Merk op dat de furinesplitsingsplaats veel implicaties heeft voor de virale levenscyclus. Bovendien deelt het gebied in het S-proteïne dat verantwoordelijk is voor binding aan nAChRs een hoge sequentie-overeenkomst met neurotoxinen waarvan bekend is dat het nAChRs-antagonisten zijn.
“Analyses van de simulaties van het S-eiwit van volledige lengte tonen aan dat het Y674-R685-gebied toegankelijk is voor binding, en suggereren een mogelijke bindingsoriëntatie van het S-eiwit met nAChR’s”, verklaren de auteurs van het onderzoek.
Ten slotte tonen modelstudies van de interactie tussen het S-proteïne van volledige lengte en nAChR’s aan dat associatie mogelijk is met de proteïnen in een niet-parallelle oriëntatie ten opzichte van elkaar, wat een significante observatie is voor verder onderzoek op dit gebied.
Middelen om te stoppen met roken als medicijnen voor COVID-19?
We weten al dat COVID-19 verantwoordelijk kan zijn voor een breed scala aan ademhalings-, spier- en neurologische symptomen. Daarom kunnen de interacties die in deze studie worden voorspeld, relevant zijn voor het begrijpen van de pathofysiologie van deze ziekte.

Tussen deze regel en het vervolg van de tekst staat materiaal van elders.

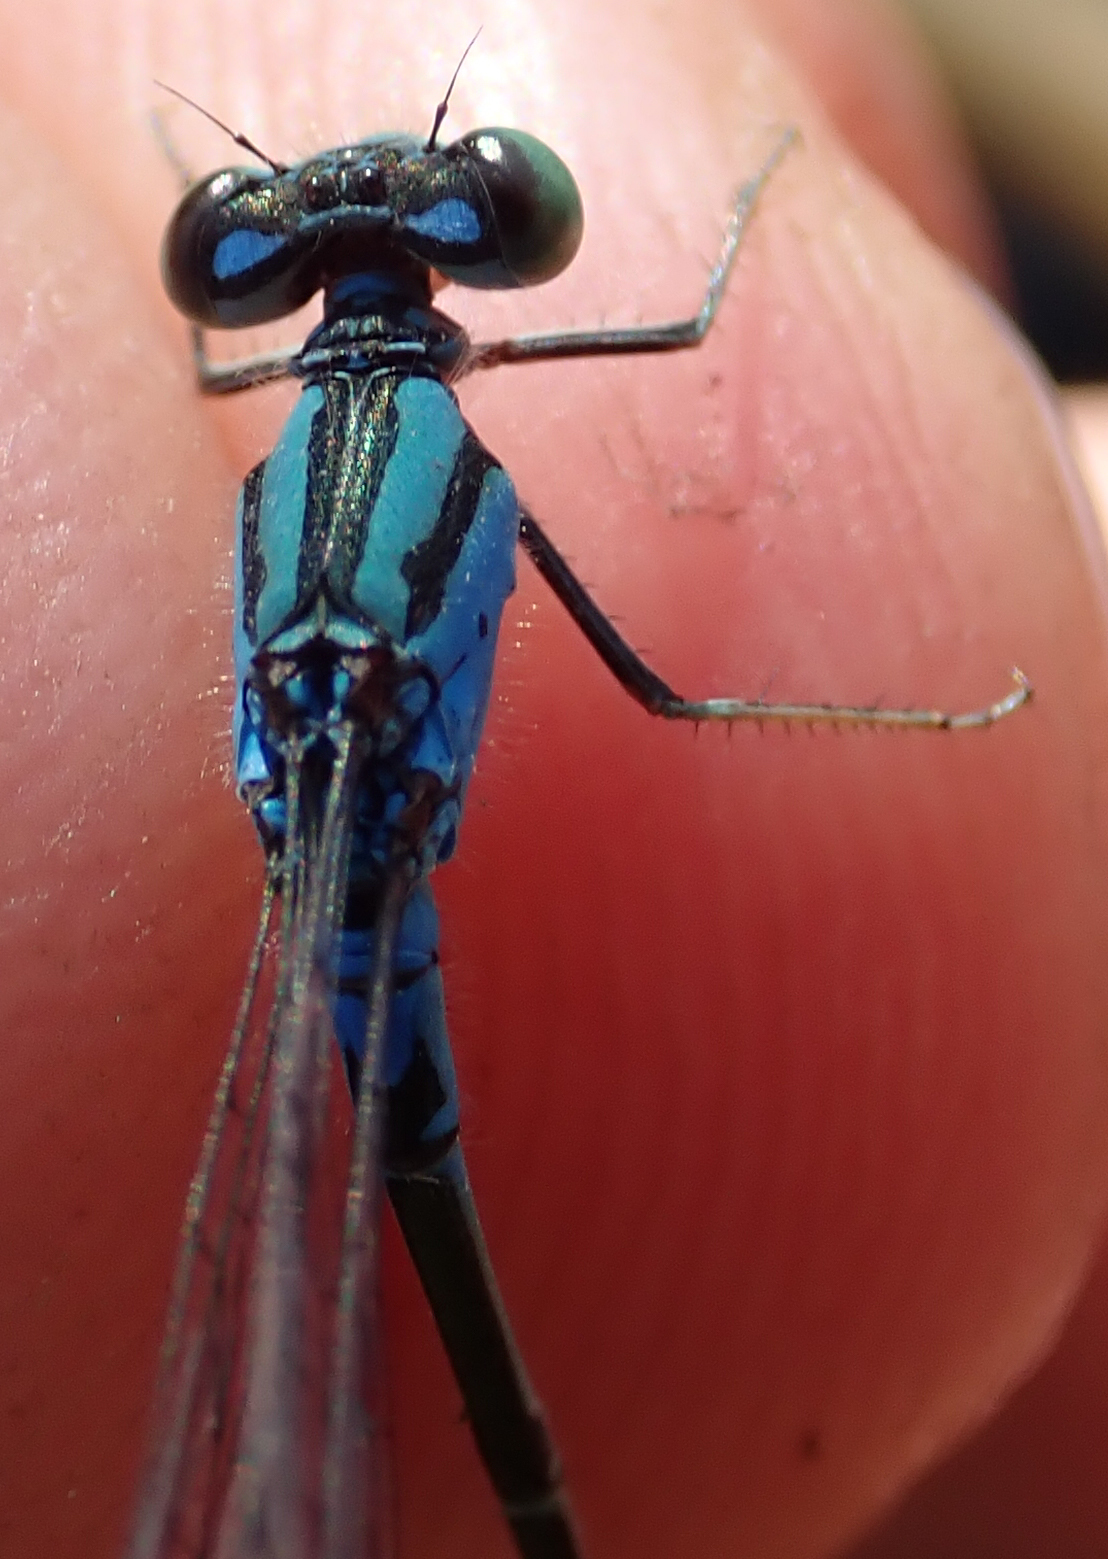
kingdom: Animalia
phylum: Arthropoda
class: Insecta
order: Odonata
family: Coenagrionidae
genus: Pseudagrion
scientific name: Pseudagrion coeleste
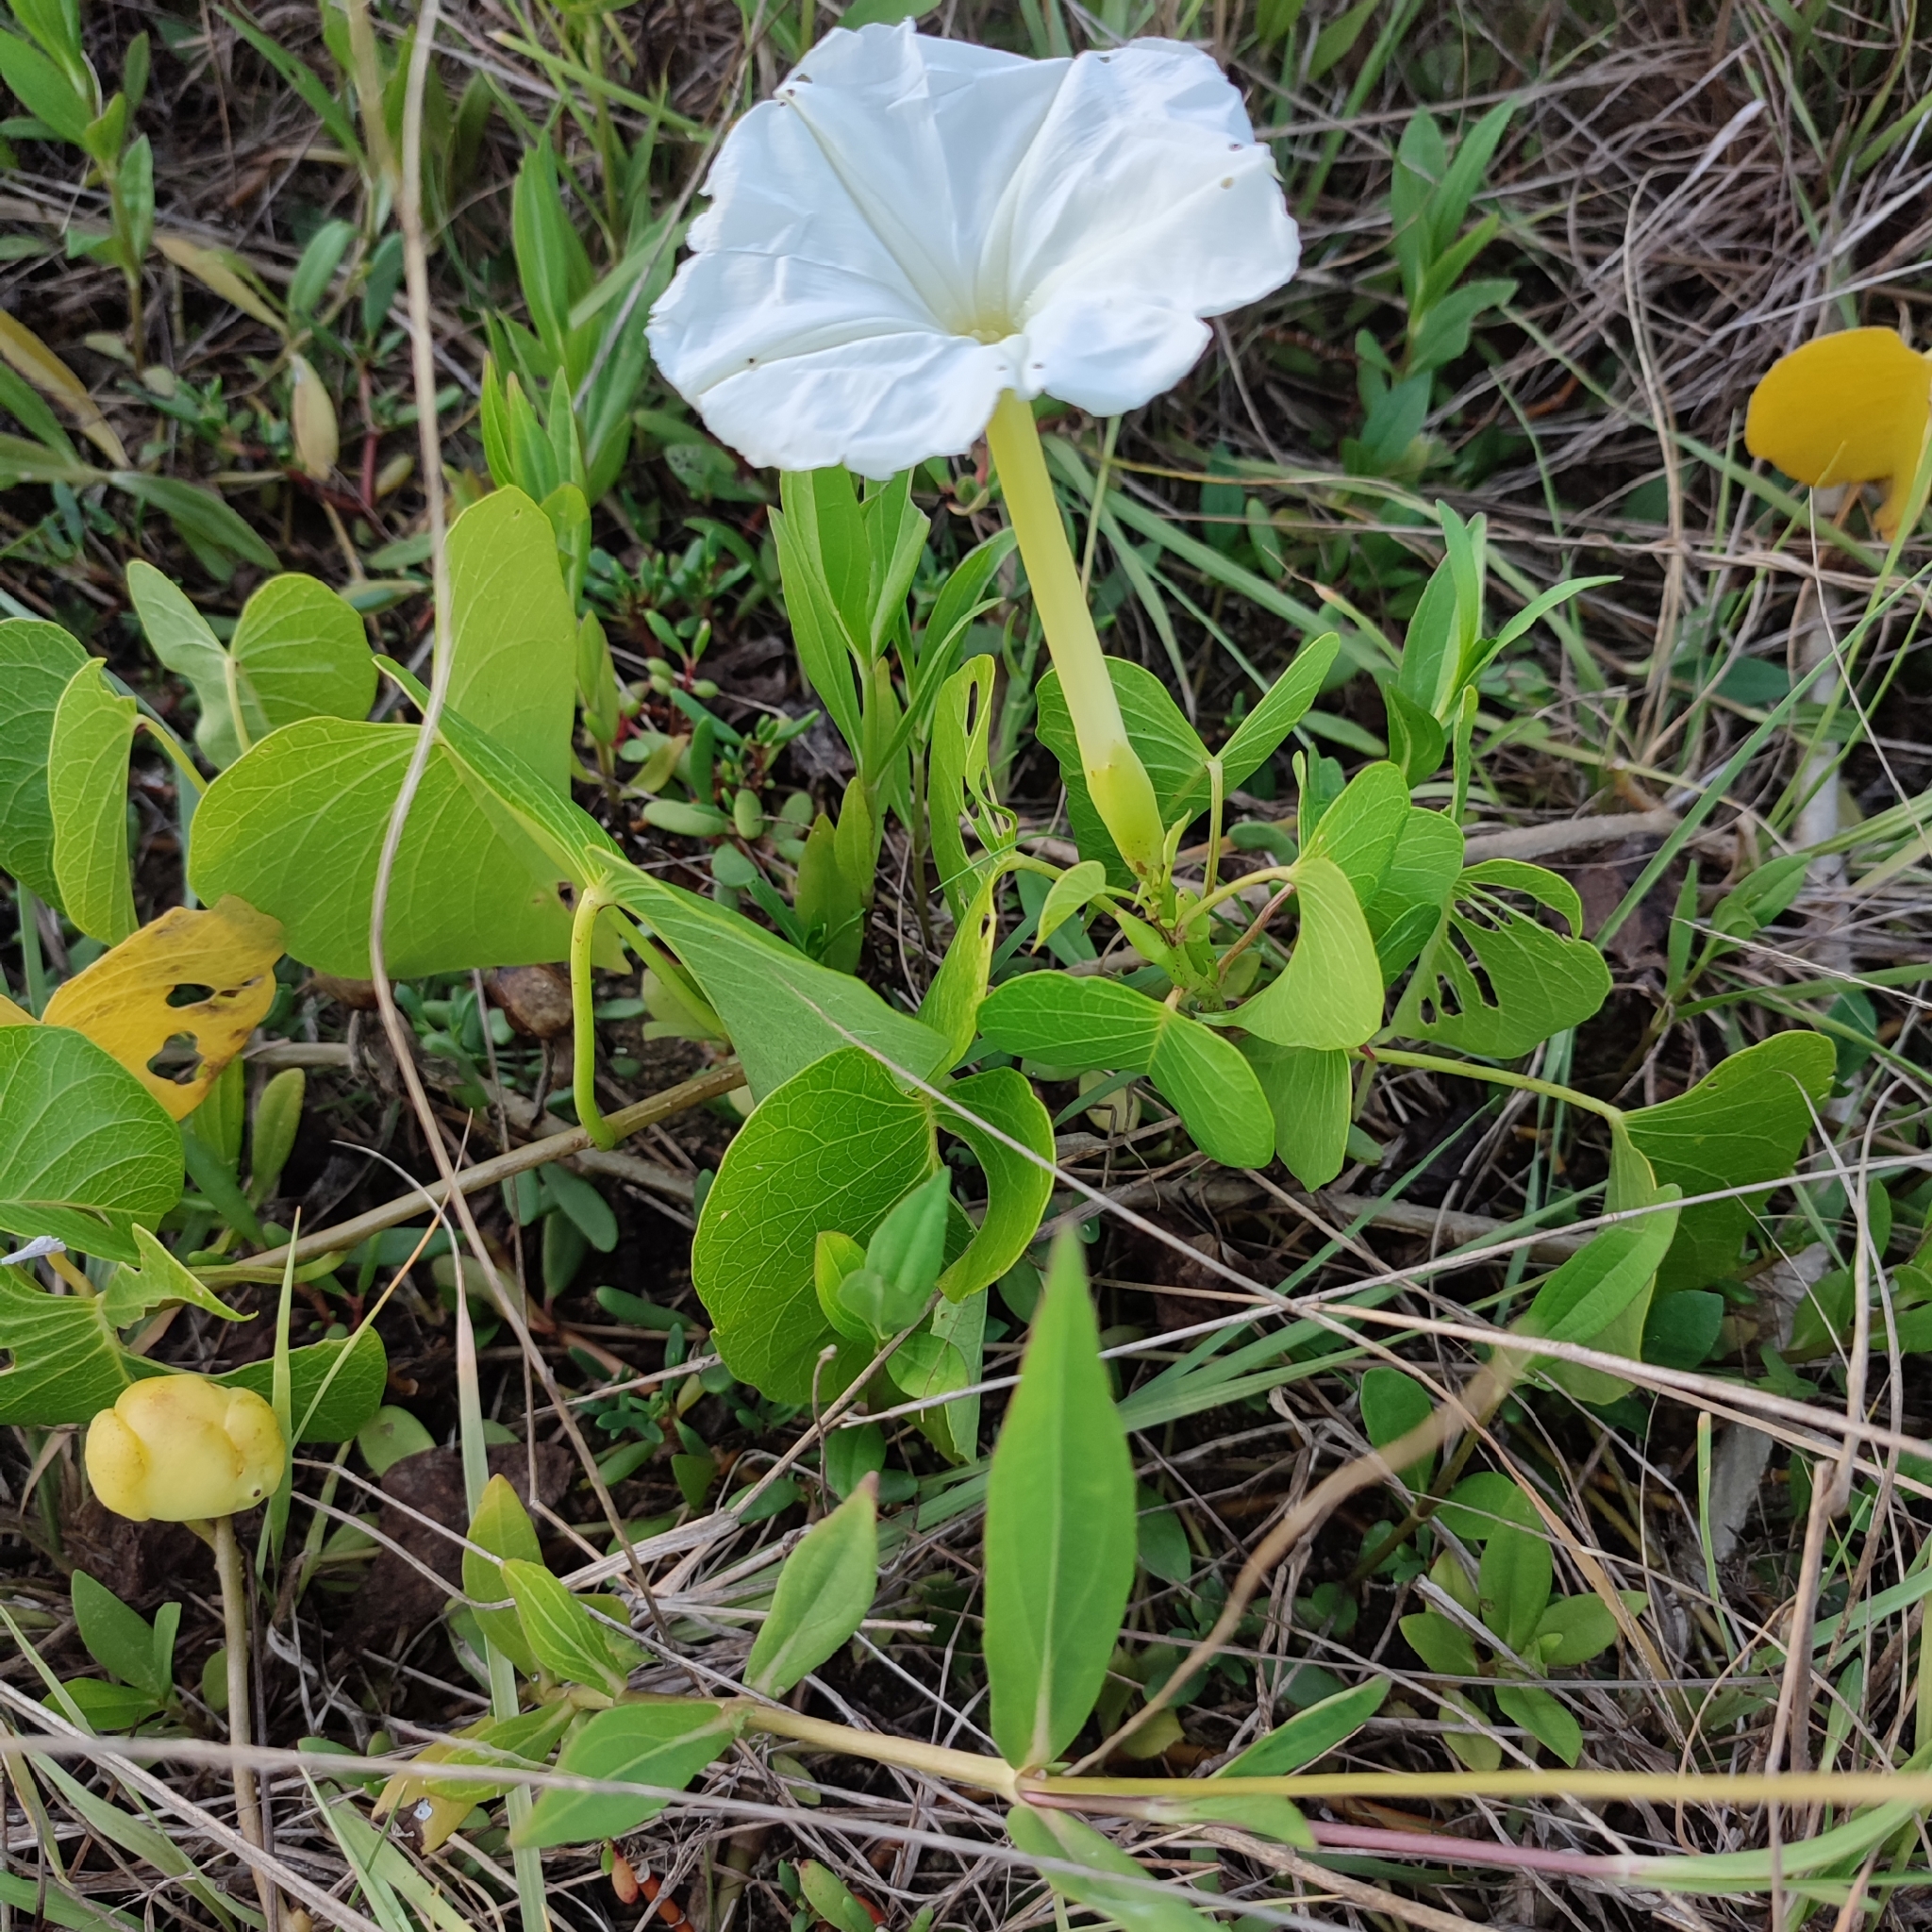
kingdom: Plantae
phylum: Tracheophyta
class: Magnoliopsida
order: Solanales
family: Convolvulaceae
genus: Ipomoea
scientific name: Ipomoea violacea
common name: Beach moonflower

“Als nicotine inderdaad enige klinische waarde blijkt te hebben, zou dat waarschijnlijk te wijten zijn aan interferentie met de associatie met nAChR’s”, concluderen de auteurs van het onderzoek in hun bioRxiv papier.
En als dat inderdaad het geval is, zouden nicotine-analogen (ook wel stoppen met roken genoemd) – zoals varenicline, cytisine en cytisinederivaten – ook hun plaats kunnen vinden bij de behandeling van patiënten met (mogelijk ernstige) COVID-19.
Rekening houdend met deze veelbelovende resultaten, zullen verdere mutatie- en structurele onderzoeken nodig zijn om het belang van SARS-CoV-2 S-eiwitinteracties met nAChR’s te testen, met de mogelijke relevantie ervan voor de pathologie en infectiviteit van COVID-19.
*Belangrijke mededeling
bioRxiv publiceert voorlopige wetenschappelijke rapporten die niet intercollegiaal getoetst zijn en daarom niet als sluitend mogen worden beschouwd, de klinische praktijk / gezondheidsgerelateerd gedrag dienen of als gevestigde informatie mogen worden behandeld.